**What the task requires**
Pull out the lines from the one containing "Livraison et paiement" through the final line of the listing below and repeat them exactly. Leave the pictures behind.

Excerpted data Block Start

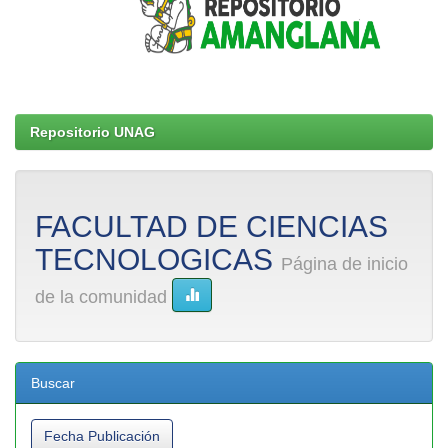
Repositorio UNAG
FACULTAD DE CIENCIAS
TECNOLOGICAS
Página de inicio
de la comunidad
Buscar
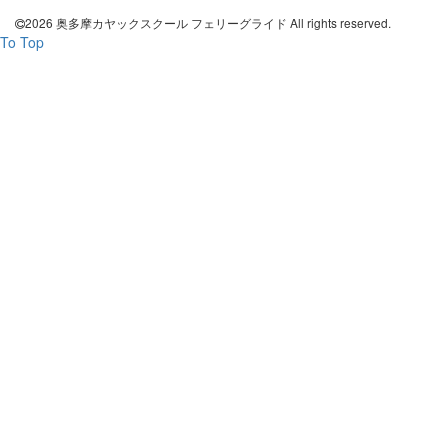
2026 奥多摩カヤックスクール フェリーグライド All rights reserved.
To Top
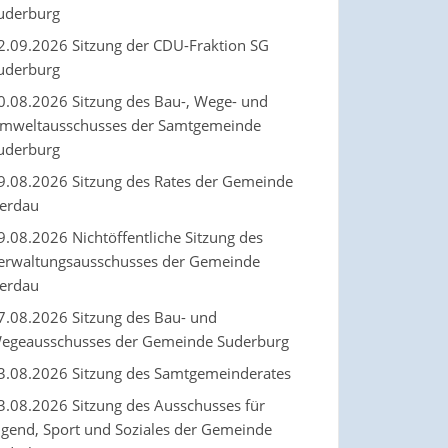
uderburg
2.09.2026 Sitzung der CDU-Fraktion SG
uderburg
0.08.2026 Sitzung des Bau-, Wege- und
mweltausschusses der Samtgemeinde
uderburg
9.08.2026 Sitzung des Rates der Gemeinde
erdau
9.08.2026 Nichtöffentliche Sitzung des
erwaltungsausschusses der Gemeinde
erdau
7.08.2026 Sitzung des Bau- und
egeausschusses der Gemeinde Suderburg
3.08.2026 Sitzung des Samtgemeinderates
3.08.2026 Sitzung des Ausschusses für
ugend, Sport und Soziales der Gemeinde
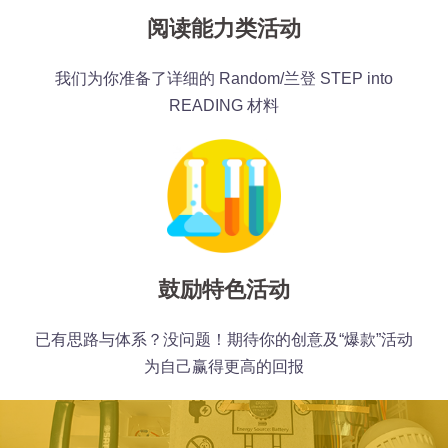
阅读能力类活动
我们为你准备了详细的 Random/兰登 STEP into
READING 材料
鼓励特色活动
已有思路与体系？没问题！期待你的创意及“爆款”活动
为自己赢得更高的回报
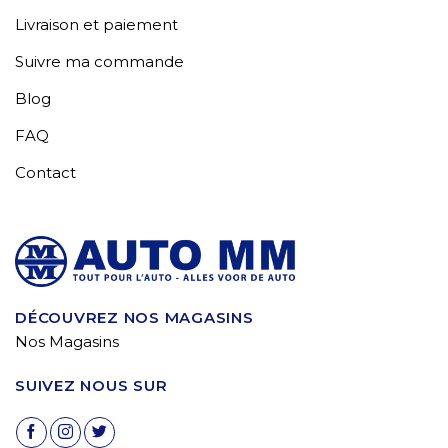
Livraison et paiement
Suivre ma commande
Blog
FAQ
Contact
DÉCOUVREZ NOS MAGASINS
Nos Magasins
SUIVEZ NOUS SUR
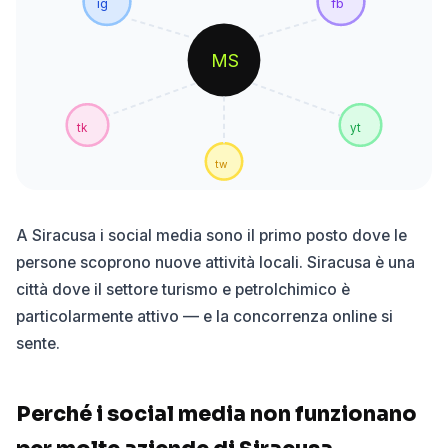
ig
fb
MS
tk
yt
tw
A Siracusa i social media sono il primo posto dove le
persone scoprono nuove attività locali. Siracusa è una
città dove il settore turismo e petrolchimico è
particolarmente attivo — e la concorrenza online si
sente.
Perché i social media non funzionano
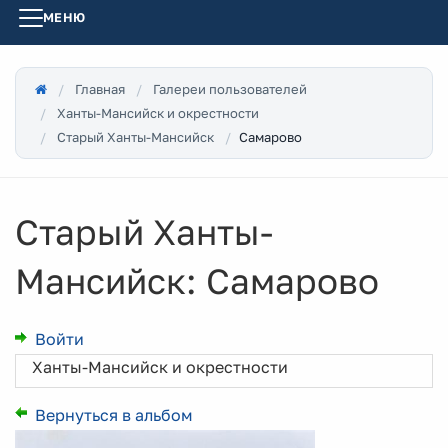
МЕНЮ
Главная
Галереи пользователей
Ханты-Мансийск и окрестности
Самарово
Старый Ханты-Мансийск
Старый Ханты-
Мансийск: Самарово
Войти
Ханты-Мансийск и окрестности
Вернуться в альбом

Excerpted data Block End

**Solution to this task**
Livraison et paiement
Suivre ma commande
Blog
FAQ
Contact
DÉCOUVREZ NOS MAGASINS
Nos Magasins
SUIVEZ NOUS SUR
ig
fb
MS
tk
yt
tw
A Siracusa i social media sono il primo posto dove le
persone scoprono nuove attività locali. Siracusa è una
città dove il settore turismo e petrolchimico è
particolarmente attivo — e la concorrenza online si
sente.
Perché i social media non funzionano
МЕНЮ
Главная
Галереи пользователей
Ханты-Мансийск и окрестности
Самарово
Старый Ханты-Мансийск
Старый Ханты-
Мансийск: Самарово
Войти
Ханты-Мансийск и окрестности
Вернуться в альбом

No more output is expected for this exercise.